▶ ЗАДАНИЯ
a: Проверьте по отрывку о сборе помощи для Караганды, верны ли утверждения (i), (ii) и (iii). На каждое ответьте «да» или «нет» и приведите решающие слова отрывка точной цитатой. (i) Санжар Бокаев задает вопрос о том, сколько нужно людей. (ii) Замруководителя управления молодежной политики города приезжает в 13.45. (iii) Главный редактор спрашивает, когда рассказчик выйдет на работу.
b: Перепишите в виде списка абзац отрывка о сборе помощи для Караганды, который начинается словами «Я прихожу на пресс-конференцию». Сохраните его основные факты.
c: Продолжите отрывок о сборе помощи для Караганды с того места, где он заканчивается.

▶ ФРАГМЕНТ ТЕКСТА
_ _ _

Решаю перестраховаться. Пишу начальнику управления внутренней политики алматинского акимата Санжару Бокаеву. Смысл тоже незатейлив. Санжар, де, вы, конечно, можете не откликнуться, уже поздно и воскресенье, но нужны люди. Кидаю ссылку на свой пост. Санжар задает только один вопрос: «Сколько нужно?» - «Сколько придут».
Понедельник. 20 апреля. Кинотеатр «Арман»
Я прихожу на пресс-конференцию, которая проходит здесь же, но остаюсь на погрузку. В 13.45 приезжает замруководителя управления молодежной политики города. Звонит кому-то. Приезжают несколько человек. Их отправляют на поиски волонтеров. Находят. Звонят из Лиги Волонтеров, отправляют еще партию «ответственных и сильных парней». Приезжают студенты и неравнодушные.
Женщины приносят пирожки и оладьи.
Мимо идут мужики: «А что здесь?» - «Помощь на Караганду». – «Я из Караганды», - говорит парень. Возвращается к машине, оставляет там вещи и идет к мужчинам помогать. Кто-то отдает мне куртку: «Здесь ключи, деньги и телефон, приглядите?» Я его не знаю. Прошу записать мой номер, в случае, если потеряю в толпе.
Я пишу главному редактору – пусть коллеги расшерят мой пост. Он передает просьбу, передает еды и не спрашивает меня, когда я приду на работу. Сотрудники тоже приезжают.

_ _ _

▶ ИСХОДНЫЕ ДАННЫЕ
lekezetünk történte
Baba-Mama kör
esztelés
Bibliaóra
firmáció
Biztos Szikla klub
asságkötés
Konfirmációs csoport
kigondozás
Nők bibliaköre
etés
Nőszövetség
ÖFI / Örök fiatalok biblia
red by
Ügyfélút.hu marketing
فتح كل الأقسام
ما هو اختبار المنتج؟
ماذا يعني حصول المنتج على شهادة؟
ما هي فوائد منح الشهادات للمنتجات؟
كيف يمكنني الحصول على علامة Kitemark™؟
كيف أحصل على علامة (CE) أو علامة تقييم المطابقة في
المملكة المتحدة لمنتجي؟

_ _ _

▶ ОТВЕТЫ
a:
(i) Да: «Санжар задает только один вопрос: «Сколько нужно?»».
(ii) Да: «В 13.45 приезжает замруководителя управления молодежной политики города».
(iii) Нет: «не спрашивает меня, когда я приду на работу».

b:
- Я прихожу на пресс-конференцию и остаюсь на погрузку.
- В 13.45 приезжает замруководителя управления молодежной политики города и кому-то звонит.
- Приезжают несколько человек, их отправляют искать волонтеров, и волонтеров находят.
- Лига Волонтеров присылает еще партию «ответственных и сильных парней».
- Приезжают студенты и неравнодушные.

c:
Приезжают люди из Kazcom и Sulpak, приезжают студенты бывшего МАБа, нынешнего UIB, Турана, нескольких академий. Подходят люди и говорят: «Вы писали вчера на Фейсбуке? Я написал вам «+1». Я не понимаю, что происходит, просто киваю и говорю куда идти. А они материализовались из своих дурацких аватарок и сосредоточенно бубнят, как договорившись: «Это я вчера писал «+1».
Иса Сабиров выстраивает парней в цепочки. Общество Красного Полумесяца помогает с машинами – приезжают фуры Службы Спасения Алматы, приезжают машины Камиля Каримова. Теперь надо погрузить и увезти через весь город в промзону, там уже два вагона. Дина Сабирова снова съездила в КТЖ.
Иса уверенно организовывает мужчин: «Встаньте в цепочку. Лицом друг к другу. Вот так. Поехали».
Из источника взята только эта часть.